Oleandra undulata (Willd.) Ching, Lingnan Sci. J. 12(4): 565 1933. (syn: Oleandra cumingii Hook. & Bak.; Oleandra cumingii var. longipes Hook.; Oleandra pubescens Copel.; Polypodium undulatum Willd.);
S. India, China (Yunnan) and Indo-China: Cambodia, China South-Central, India, Laos, Myanmar, Thailand, Vietnam as per POWO;
India (Manipur, Nagaland, Mizoram), Nepal, Myanmar [Burma], Thailand (widespread), Laos, Cambodia, Vietnam, China (Yunnan) as per Catalogue of Life;
SK523 14 MAY-2017:ID : 3 posts by 2 authors. Attachments (4)
Location: Taplejung, Nepal
Date: 18 April 2017
Altitude: 6000 ft.
This is Oleandra undulata, which was not known in Nepal until I found it a decade or so ago. Very nice thing – I have a photo taken at Pokhara (Sarankot) just like that one!
Oleandra wallichii (Hook.) C. Presl : 4 posts by 3 authors. Attachments (3)
Oleandra wallichii (Hook.) C. Presl, a wild fern from Darjeeling area with thin elongated runners.
We have similar looking ferns Lepisorus spp. in Shimla.
Sorry, but no, it is not O. wallichii, but O. undulata – while being closer and superficially similar to O. wallichii the two are quite different species and once one knows the difference and becomes familiar with BOTH, they can readily be recognised.

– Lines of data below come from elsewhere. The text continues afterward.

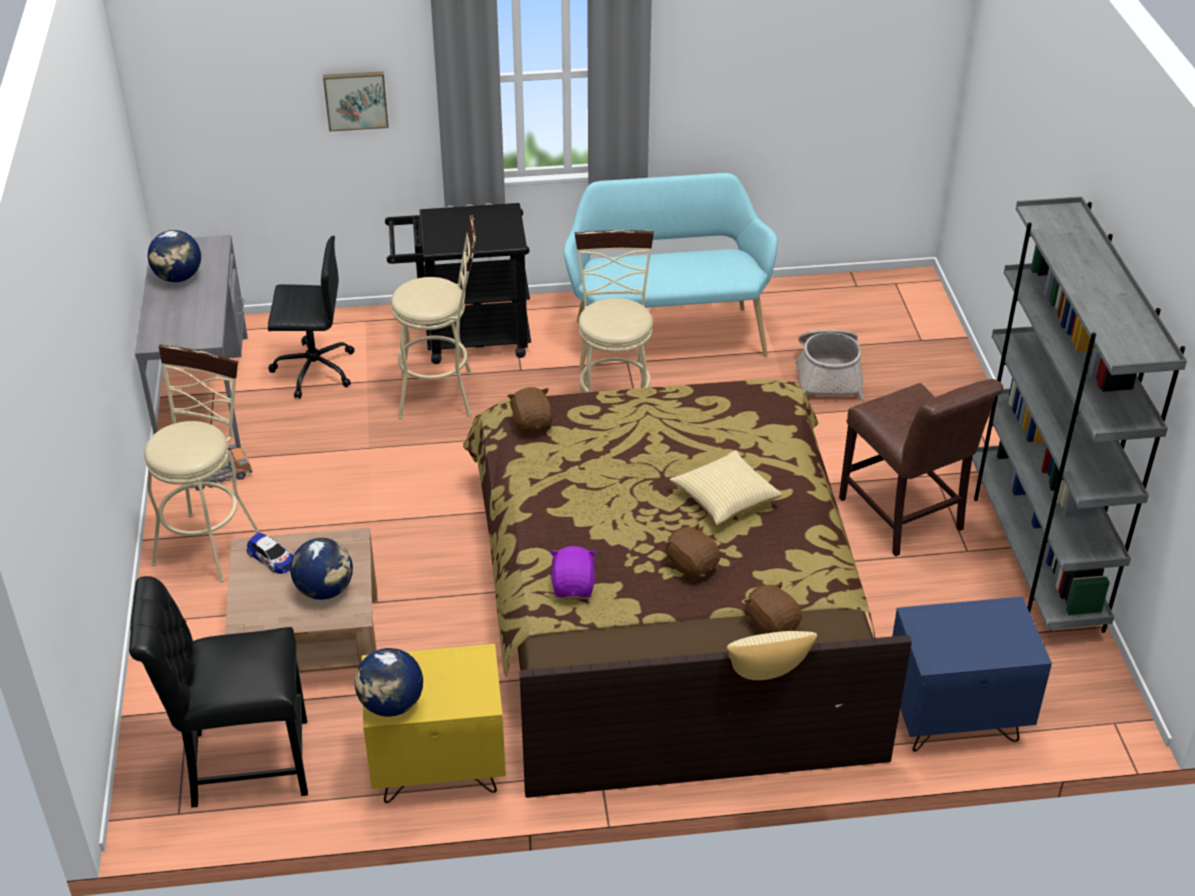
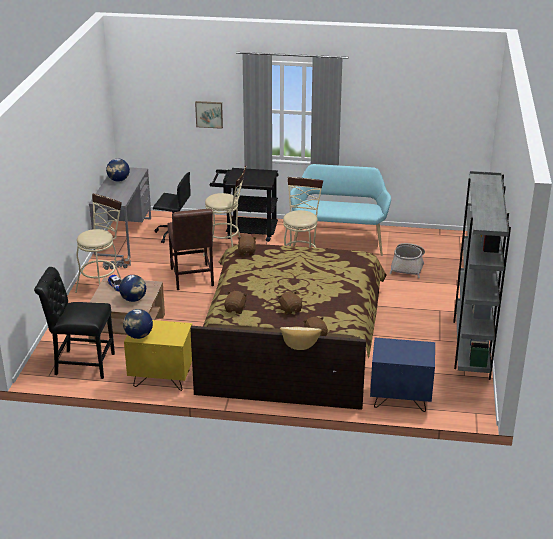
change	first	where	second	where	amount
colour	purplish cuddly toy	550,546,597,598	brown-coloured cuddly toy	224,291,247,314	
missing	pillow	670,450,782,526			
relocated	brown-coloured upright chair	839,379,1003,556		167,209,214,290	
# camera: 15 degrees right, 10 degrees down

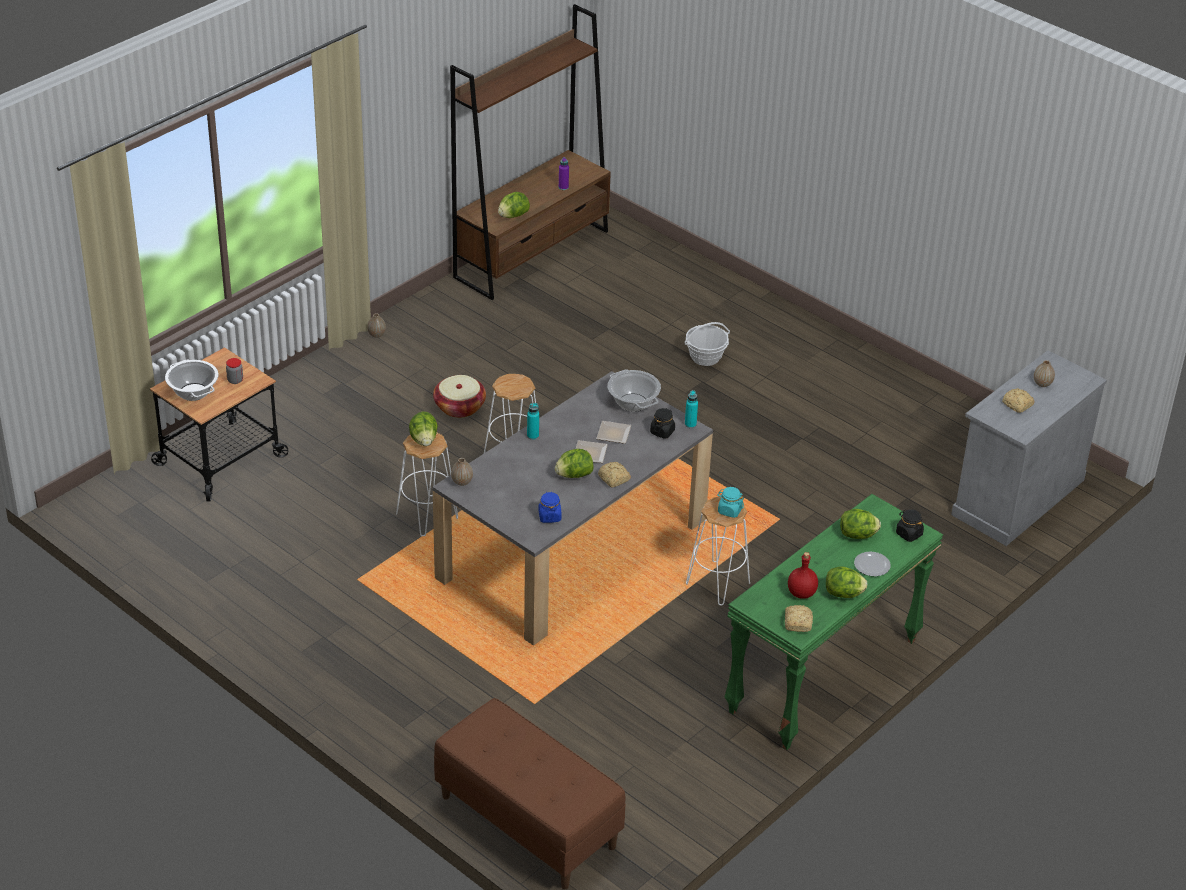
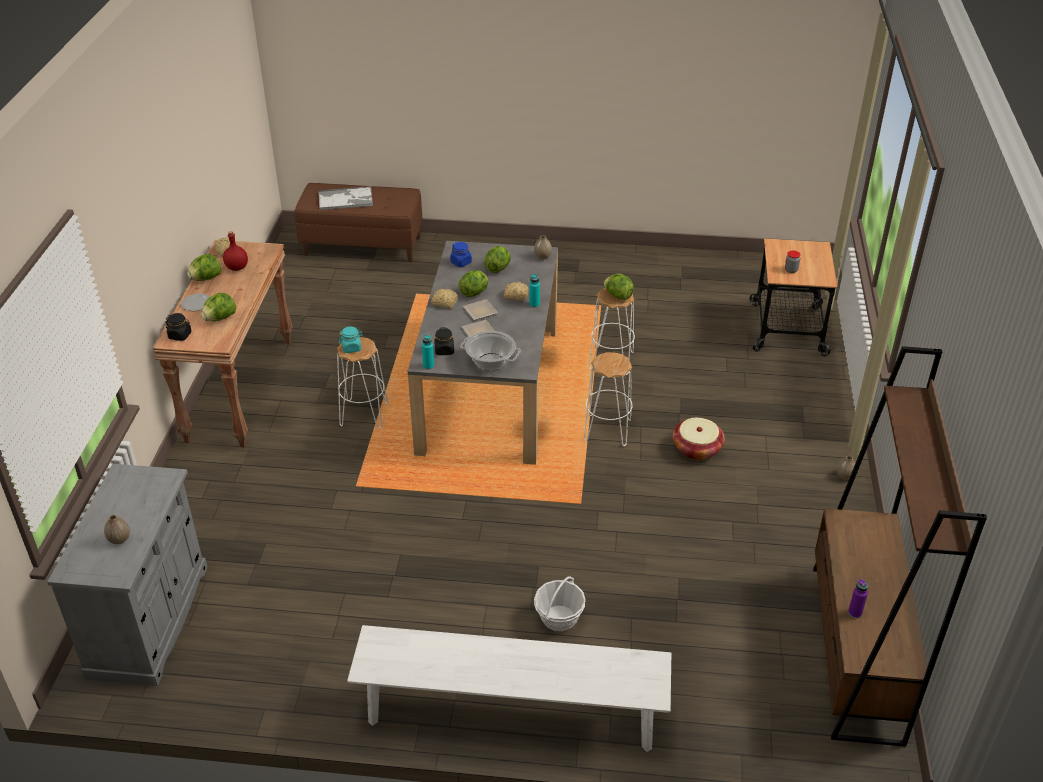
change	first	where	second	where	amount
missing	stockpot	165,360,219,401			
relocated	head of lettuce	498,192,530,218		484,246,511,273	
colour	green hall table	725,494,943,750	brown-coloured hall table	152,240,293,448	
relocated	baked bread	1002,388,1035,413		504,282,528,301	
appeared			carrying tray	318,186,373,210	
appeared			white indoor bench	347,625,671,752	
# camera: 145 degrees right, 0 degrees up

O. wallichii is at higher altitude and common around Darjeeling, as also in Nepal and throughout the Indo-Himalaya. It has a shorter lower part to the stipe, beneath the articulation, often a wider and more abrupt base, more of the single, separate fronds and the main distinction is in the rhizome-scales. Those of O. wallichii have prominent dark or blackish bases, but those of O. undulata are predominantly brown. The rhizome-apices look quite different. I illustrated Hooker’s fine coloured drawing of O. wallichii in one of my books, “The First Botanical Collectors in Nepal” and of course it is a much commoner and very well known, widely distributed epiphyte on trees in the higher Himalaya, usually 1900-2000 m upwards.
O. undulata is rare and occurs mostly around the 1000 m. mark and is almost always on rock-faces, a lithophyte. In fact it was not known as far west as Nepal, when I discovered it there and less than half a dozen collections (misidentified) had been made.
Please be aware that there are the two species and the resemblance is only superficial.